Scotland approves gender recognition reforms
The Scottish Parliament has passed legislation aiming to improve the system by which transgender people can apply for legal recognition through a Gender Recognition Certificate (GRC).
Once enacted, Scotland will be the first part of the UK to have a gender recognition process based on self-declaration, similar to the system introduced in Ireland in 2015.
Trans people aged 16 and older applying for a GRC will be required to make a legally binding declaration that they are already living in their acquired gender and intend to do so permanently, our sister publication Scottish Legal News reports.
The bill includes safeguards against misuse of the system. It will be a criminal offence for applicants to make a false application. A new statutory aggravator and a risk‑based approach in relation to sex offences strengthen these protections.
Scotland’s social justice secretary Shona Robison said: “This is an historic day for equality in Scotland with the Gender Recognition Reform Bill being approved by parliament and by members of all parties.
“It simplifies and improves the process for a trans person to obtain a gender recognition certificate – which many currently find intrusive, medicalised and bureaucratic.
“The legislation makes no change to the reserved Equality Act 2010 and that principle is enshrined in the bill. As I have made clear, the Scottish government continues to support the provision of single-sex services and the rights of women.
“The passing of this bill is a significant step forward in creating a more equal Scotland, where trans people feel valued, included and empowered.”
The Commissioner for Human Rights of the 46-nation Council of Europe, Dunja Mijatović, said: “I welcome Scotland’s new law adopted by the Scottish Parliament introducing legal gender recognition based on self-determination.
“Nine Council of Europe member states have already adopted such laws and several others have this under consideration. A key trend for the full realisation of trans people’s human rights.”
The UK government has, however, threatened to block the new law.
After the 86–39 vote, Scottish secretary Alister Jack said: “We share the concerns that many people have regarding certain aspects of this bill, and in particular the safety issues for women and children.

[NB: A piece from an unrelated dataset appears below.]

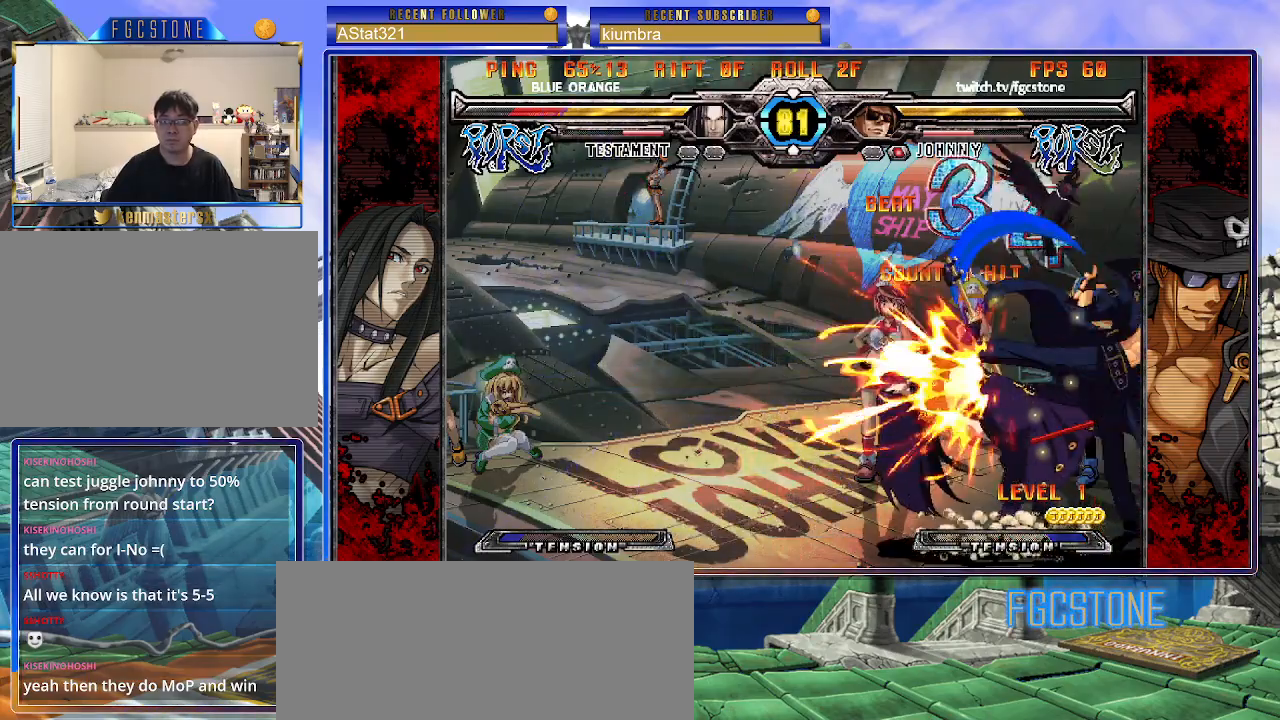
{"buttons": [], "left_stick": "down-left", "events": [[17, "S", "up"], [33, "left_stick", "down-right"], [267, "D", "down"], [350, "D", "up"], [500, "left_stick", "down-left"]]}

“We will look closely at that, and also the ramifications for the 2010 Equality Act and other UK-wide legislation, in the coming weeks – up to and including a section 35 order stopping the bill going for royal assent if necessary.”
Under section 35 of the Scotland Act 1998, the Scottish secretary can make an order to prohibit Holyrood’s presiding officer from submitting a bill for royal assent.
The Scottish government would likely seek judicial review of such a move or make an application to the UK Supreme Court.
A Scottish government spokesperson said: “The bill as passed is within legislative competence, and was backed by an overwhelming majority, with support from all parties. Any attempt by the UK government to undermine the democratic will of the Scottish parliament will be vigorously contested by the Scottish government.”